__課題__
A. 文書抜粋によれば、筆者がライティング・ゼミの存在を知ったのは何を通じてだったかを答えよ。
B. 次の(i)〜(iii)が文書抜粋の内容と一致するかをそれぞれ「はい」か「いいえ」で答え、判断の根拠となる本文の語句をそのまま引用せよ。(i) 筆者は2年前から仕事でFacebookページの更新を任されている。(ii) 筆者は受講料を銀行振込で支払った。(iii) 筆者は課題を毎週提出することができた。
C. 文書抜粋にある「高校時代、唯一課題を苦に思わなかったのも、小論文だった。」という文を英語に訳せ。

__文書抜粋__
+--
メディアグランプリ

ライティング・ゼミで知った性感帯


*この記事は、「ライティング・ゼミ」にご参加のお客様に書いていただいたものです。

【8月開講】人生を変えるライティング教室「天狼院ライティング・ゼミ《日曜コース》」〜なぜ受講生が書いた記事が次々にバズを起こせるのか?賞を取れるのか?プロも通うのか?〜

記事:おぬ(ライティング・ゼミ日曜コース)

 
 
ライティング・ゼミの存在を知ったのは、朝の情報番組だった。
近頃変わった本屋が増えている、という特集だったと思う。
そこに天狼院書店が取り上げられ、ライティング・ゼミが紹介されていたのだった。

2年前から、仕事でFacebookページの更新を任されるようになった。
更新を始めてしばらくして、同僚や他部署の上司から「あのFacebook、君が更新してるの?おもしろいね」と声をかけられることが何度かあり、ふと思い出した。

そういえば、小学生のころから、作文だけは褒められていた。
高校時代、唯一課題を苦に思わなかったのも、小論文だった。
たまたま任された業務をきっかけに、忘れかけていた自分の「得意でなおかつ、好きなこと」を思い出したのだった。

そんな矢先に、TVで偶然目にしたライティング・ゼミの存在。
仕事に行く前、化粧をしながら何気なく眺めていた画面に釘付けになったのを覚えている。

そう、
今、
私がしたいのは、
これ。

自分の中のもう一人の自分が、急かすように肩を揺さぶっていた。

急いで支度を終え職場へ向かい、デスクにつくとすぐに天狼院書店のホームページを開く。
結局、午前中の業務はほとんど放り出してホームページを読み漁り、その日のお昼休みにはPaypalでの支払いを終えていた。

職場のFacebookを更新するようになって、褒められることもあったけど、この程度ならもっと上手に書ける人がいるかもしれない。書くことのレベルをもっと上げたい。何となく漠然とそう思っていたところだった。

ライティング・ゼミの受講を申し込んだ時点で、私はもう「こと」を成し遂げたかのような気になっていた。まだ何も始まっていないのに、すでに自分のライティングスキルが向上したかのように、気分はすっかり高揚していた。

メディアグランプリに提出した課題が、バズを起こしちゃったりして。
いや~有名人になったら困るから、名前はペンネームにしておこう。

などと、何の根拠もなくうぬぼれていた。
お察しのとおり、現実は全く違った。
そもそも、課題を毎週提出するということがまずできなかった。
ネタがない。
仕事なら、発信しなければいけない情報はそこら辺に転がっているが、自分自身のこととなるとそうはいかなかった。
自分の薄っぺらさに頭を抱えた。

そして、課題が承認されないかもしれないという恐怖。
今になって思えば、本末転倒も甚だしいが、出しても出しても課題が承認されない事態に陥れば、きっと私は立ち直れない。
+--
__データ抜粋__
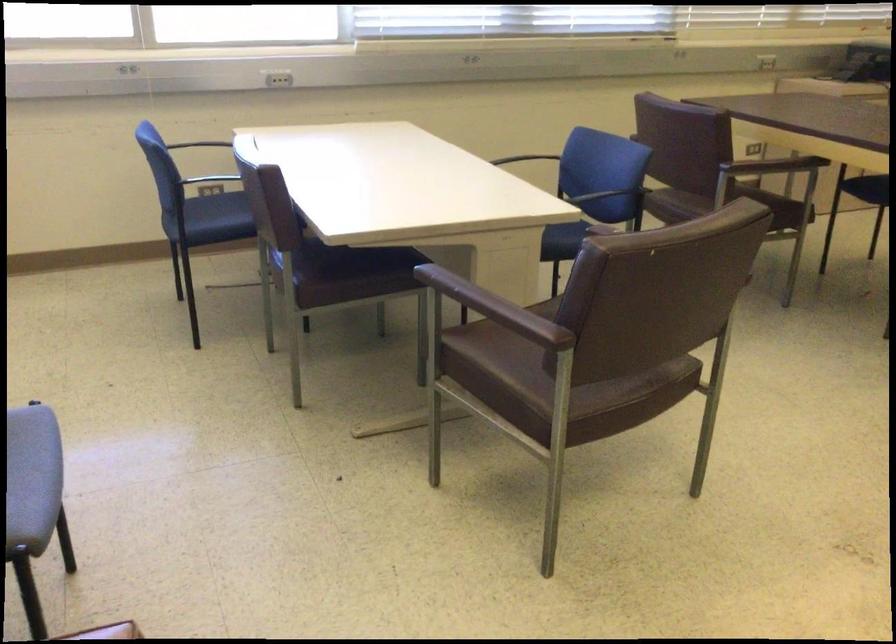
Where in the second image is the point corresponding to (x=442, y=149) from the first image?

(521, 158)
+--
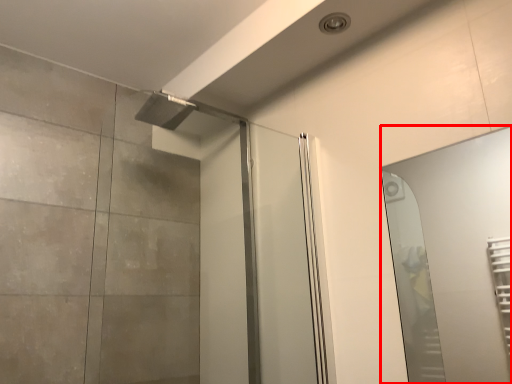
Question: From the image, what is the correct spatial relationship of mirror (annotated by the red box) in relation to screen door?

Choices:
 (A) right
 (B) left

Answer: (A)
+--
__解答一覧__
A. 朝の情報番組

B.
(i) はい。「2年前から、仕事でFacebookページの更新を任されるようになった。」
(ii) いいえ。「その日のお昼休みにはPaypalでの支払いを終えていた。」
(iii) いいえ。「そもそも、課題を毎週提出するということがまずできなかった。」

C. In high school, the only assignments I never found painful were essays, too.